- The school doesn’t want “inaccurate information” to be circulated, its dean said
- Nine other law schools ranked in the top 14 by US News have said they will not participate in the ranking
(Reuters) – The University of Chicago Law School on Wednesday became the first elite law school to confirm it will continue to submit information for its rankings to US News & World Report amid an exodus that began a week ago.
Law Dean Thomas Miles wrote in a message to students that most of his data used in the rankings is already public and the rest “is information we don’t need to withhold.” Chicago is in 3rd place.
“Academic institution rankings clearly have a readership, and we want to prevent the use of inaccurate information,” Miles wrote.
As of last week, nine of US news’s top 14 law schools — known as T-14s — have said they will no longer provide internal data for the rankings, as will at least two lower-ranked law schools.
Of the 196 law schools ranked by US News, some will come to different conclusions about participation, said law school admissions advisor Mike Spivey.
“Chicago’s decision could very well trigger a backlash from other schools announcing they will continue to submit their data, in contrast to last week’s snowball opt-outs,” Spivey said.
Yale Law School sparked a movement on Nov. 23 to stop participating in the rankings, saying the rankings conflict with its commitments to student diversity, affordability and working in the public interest. Harvard Law School followed the same day.
Law schools at Berkeley, Georgetown, Columbia, Stanford, Michigan, Duke and Northwestern Universities – each in the top 14 – have also announced that they will stop providing data to US News.
The law schools at New York University, the University of Pennsylvania, the University of Virginia and Cornell University were the only remaining T-14 schools that had not publicly staked a position in the rankings as of Wednesday.

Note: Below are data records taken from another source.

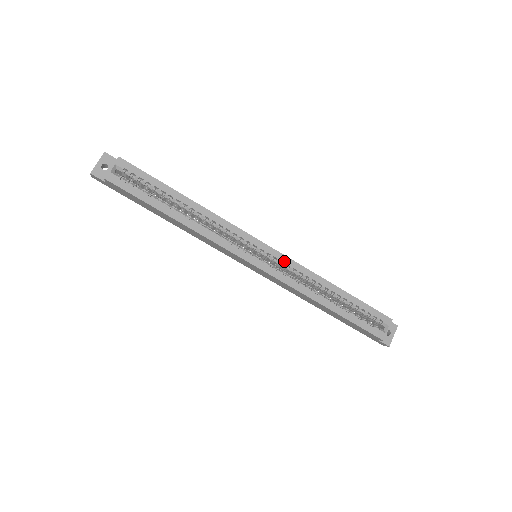
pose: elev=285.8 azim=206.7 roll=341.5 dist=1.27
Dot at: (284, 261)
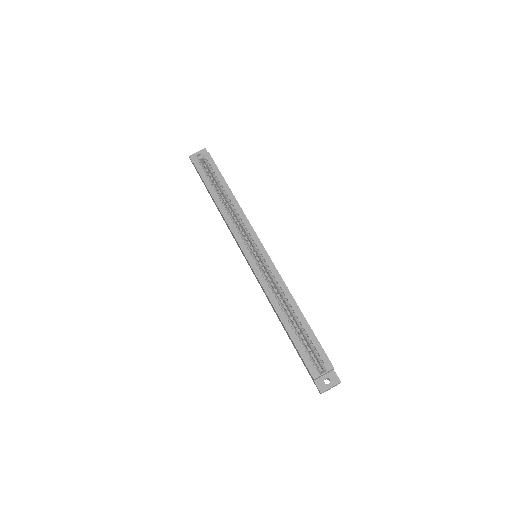
Dot at: (270, 267)
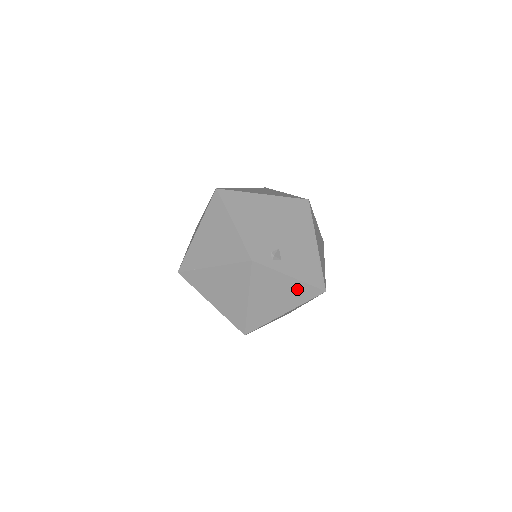
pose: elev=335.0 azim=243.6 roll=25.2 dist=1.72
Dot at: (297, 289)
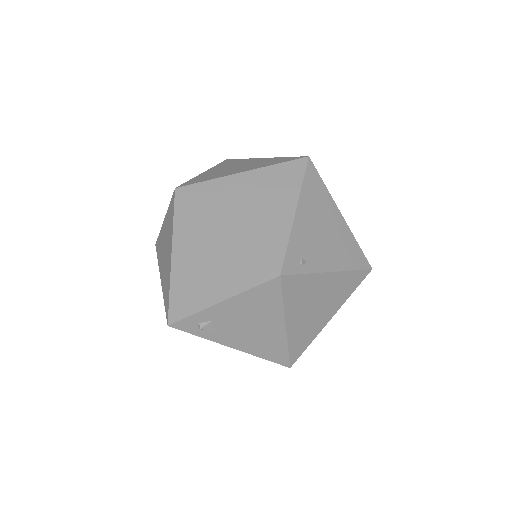
Dot at: occluded
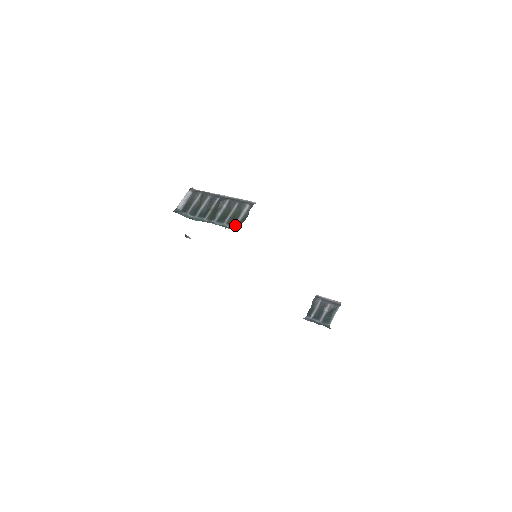
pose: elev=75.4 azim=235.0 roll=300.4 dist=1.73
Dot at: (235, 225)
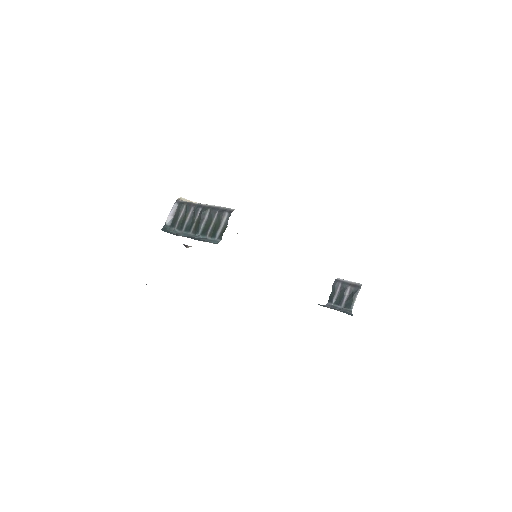
Dot at: (216, 237)
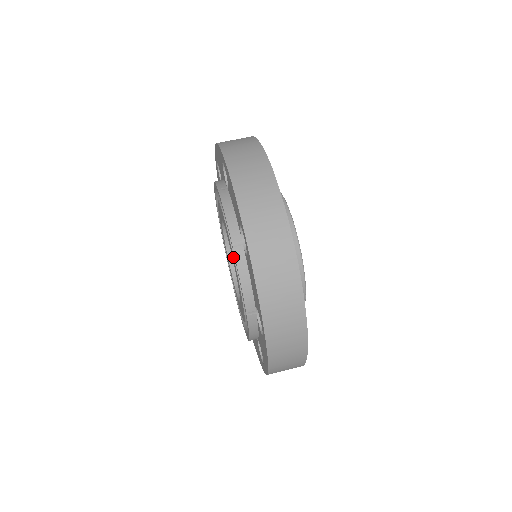
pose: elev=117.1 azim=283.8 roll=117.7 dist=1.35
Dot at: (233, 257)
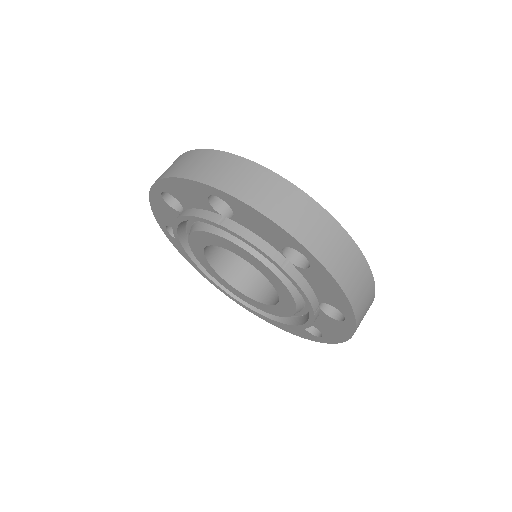
Dot at: (294, 307)
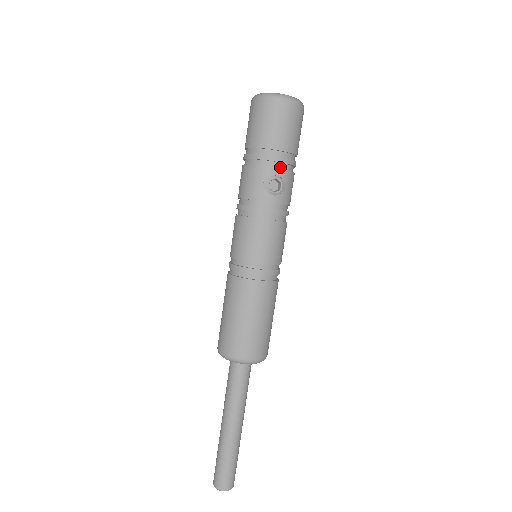
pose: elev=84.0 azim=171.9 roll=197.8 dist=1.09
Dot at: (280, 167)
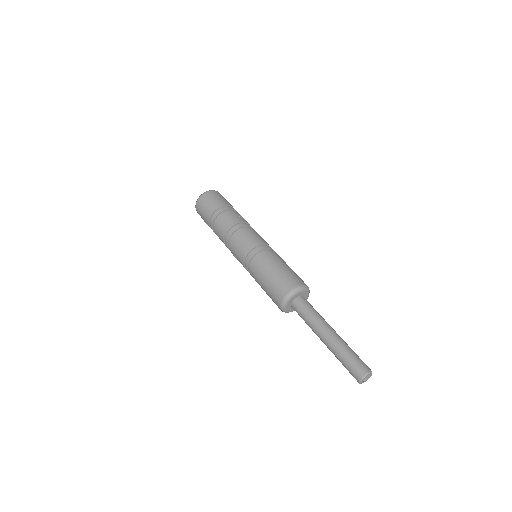
Dot at: occluded
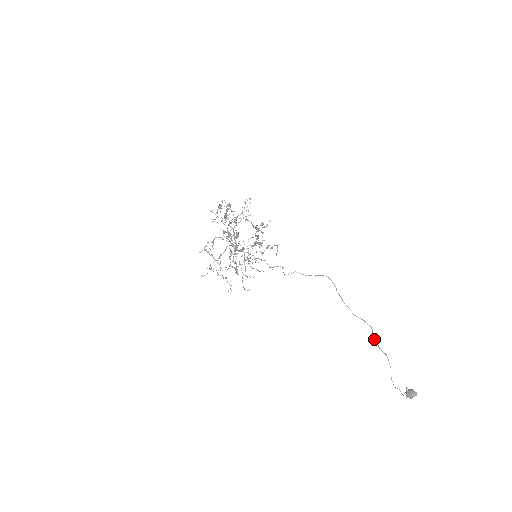
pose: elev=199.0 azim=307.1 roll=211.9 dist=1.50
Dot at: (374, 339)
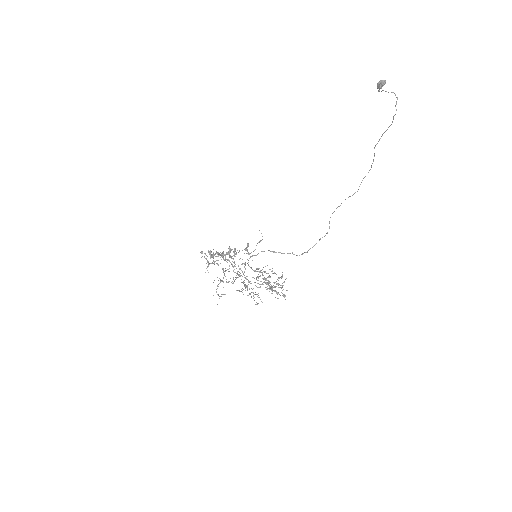
Dot at: (373, 159)
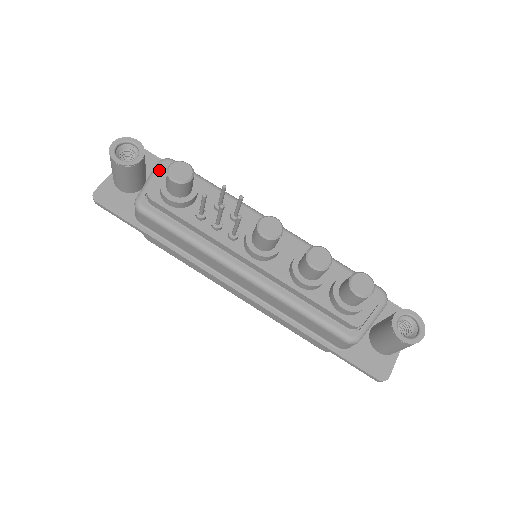
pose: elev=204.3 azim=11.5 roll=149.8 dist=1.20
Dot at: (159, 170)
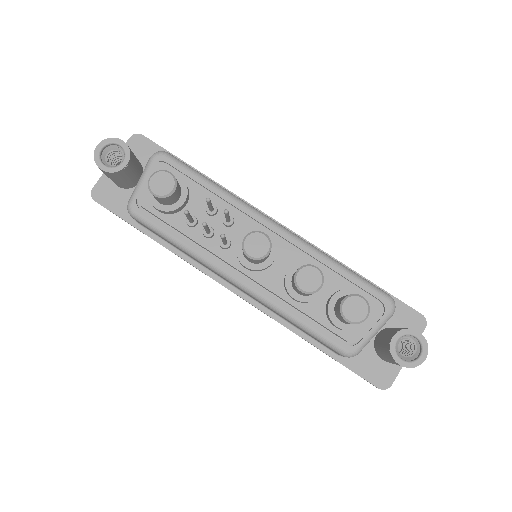
Dot at: (149, 170)
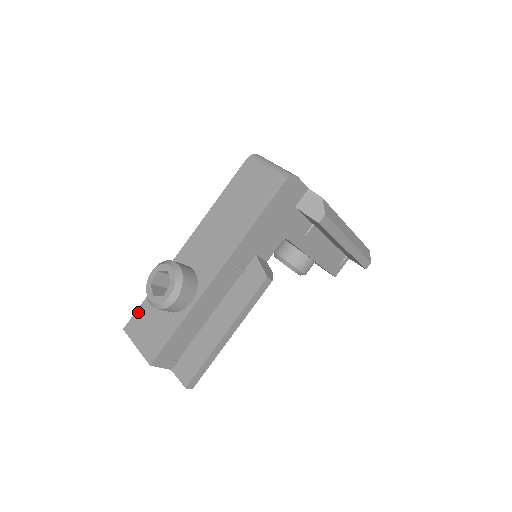
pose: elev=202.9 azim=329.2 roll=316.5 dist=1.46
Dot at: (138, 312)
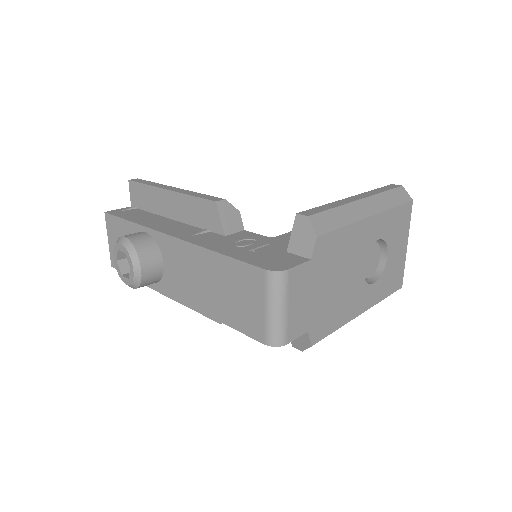
Dot at: (117, 220)
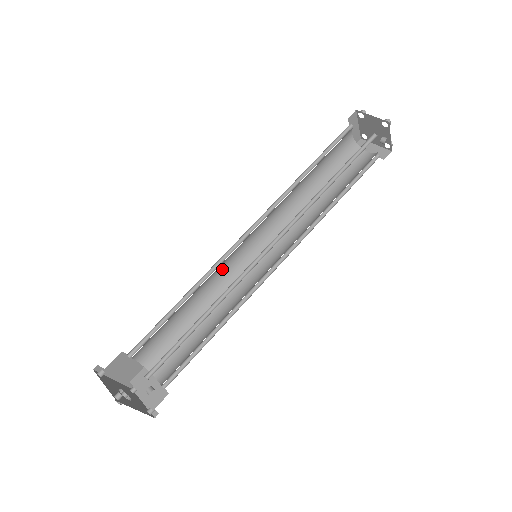
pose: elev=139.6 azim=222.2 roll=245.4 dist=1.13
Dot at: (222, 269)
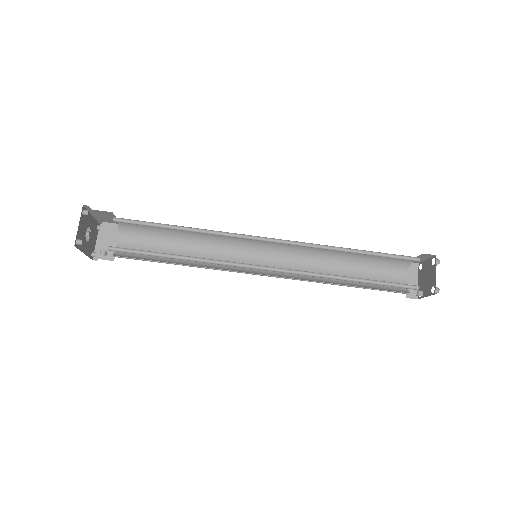
Dot at: occluded
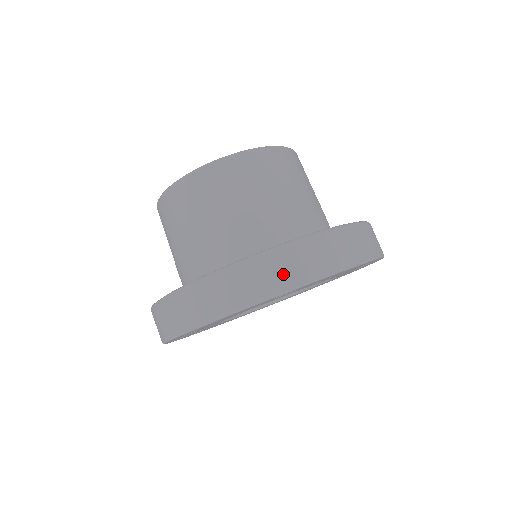
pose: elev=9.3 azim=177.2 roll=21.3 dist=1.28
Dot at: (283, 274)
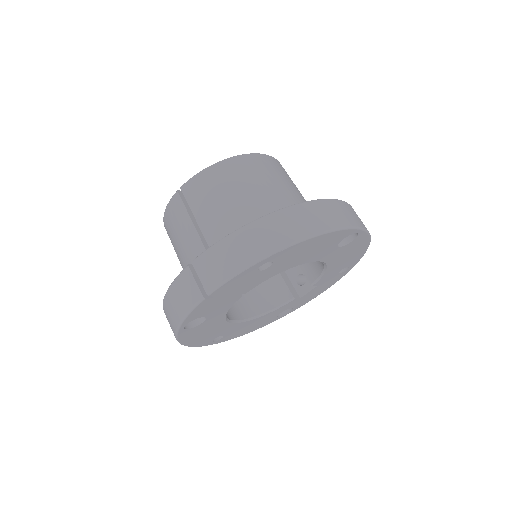
Dot at: (355, 218)
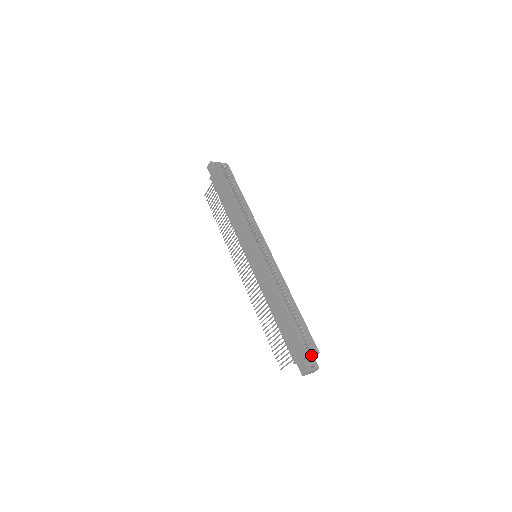
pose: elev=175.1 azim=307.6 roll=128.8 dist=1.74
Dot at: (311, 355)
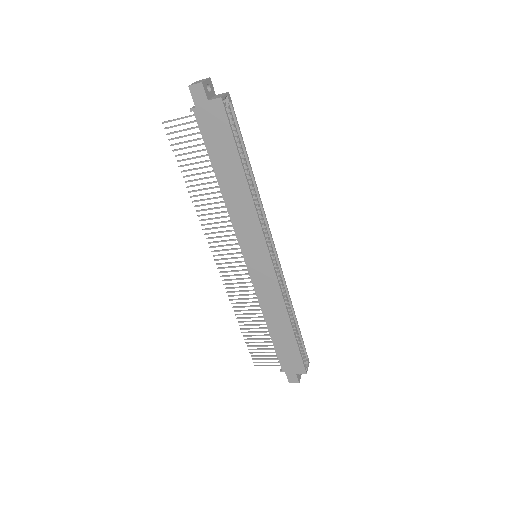
Dot at: (307, 370)
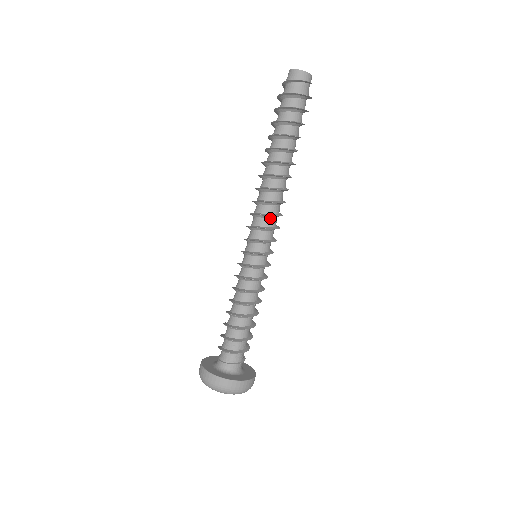
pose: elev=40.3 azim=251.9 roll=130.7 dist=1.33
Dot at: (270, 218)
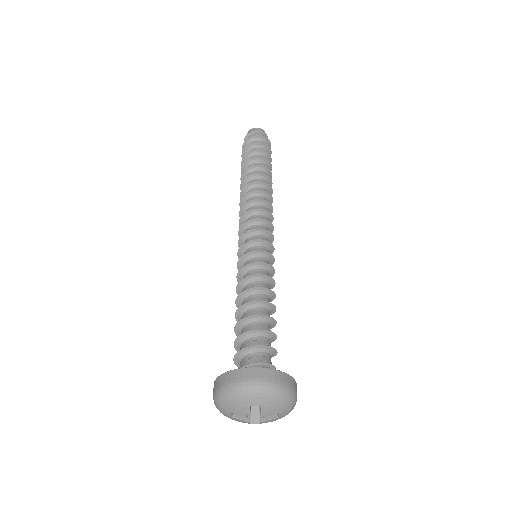
Dot at: (258, 215)
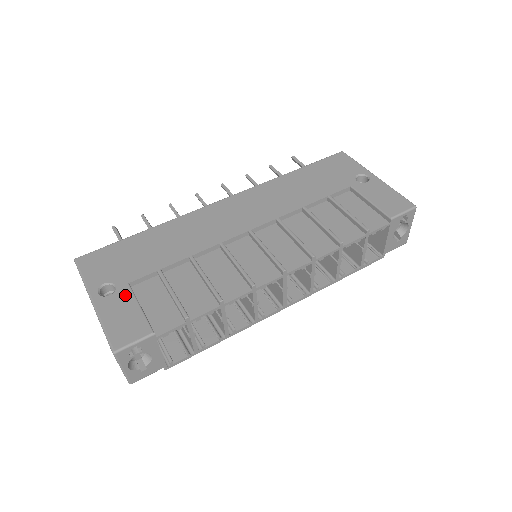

The University of California at the Los Angeles School of Law, ranked 15th, became the first school outside of the top 14 on Tuesday to say it will not participate. The University of California, Irvine School of Law did the same on Wednesday. It’s at number 37.
US News has said it will continue to rank all law schools accredited by the American Bar Association, though it hasn’t made clear how it will consider proprietary data that schools don’t want to share. This data includes spending per student and average graduate debt.